**Problem details:** Beginning at the line containing "Вторая жизнь старой" in the material below and ending at the line containing "инвестиций в Москве", return each line exactly and add nothing.

[Material to process — start]

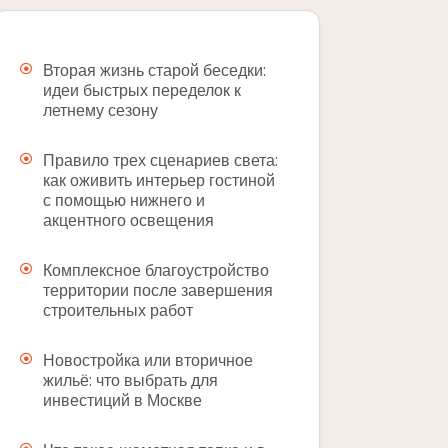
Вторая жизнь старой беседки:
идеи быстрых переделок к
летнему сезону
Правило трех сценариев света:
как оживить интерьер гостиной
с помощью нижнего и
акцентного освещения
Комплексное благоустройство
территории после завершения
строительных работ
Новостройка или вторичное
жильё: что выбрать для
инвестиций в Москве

[Material to process — finish]
[Material to process — start]

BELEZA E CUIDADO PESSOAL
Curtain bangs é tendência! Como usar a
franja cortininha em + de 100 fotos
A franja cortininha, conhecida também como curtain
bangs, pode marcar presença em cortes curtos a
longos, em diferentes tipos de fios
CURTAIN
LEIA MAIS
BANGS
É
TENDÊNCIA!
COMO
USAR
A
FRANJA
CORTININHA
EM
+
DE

[Material to process — finish]

**Answer below:**
Вторая жизнь старой беседки:
идеи быстрых переделок к
летнему сезону
Правило трех сценариев света:
как оживить интерьер гостиной
с помощью нижнего и
акцентного освещения
Комплексное благоустройство
территории после завершения
строительных работ
Новостройка или вторичное
жильё: что выбрать для
инвестиций в Москве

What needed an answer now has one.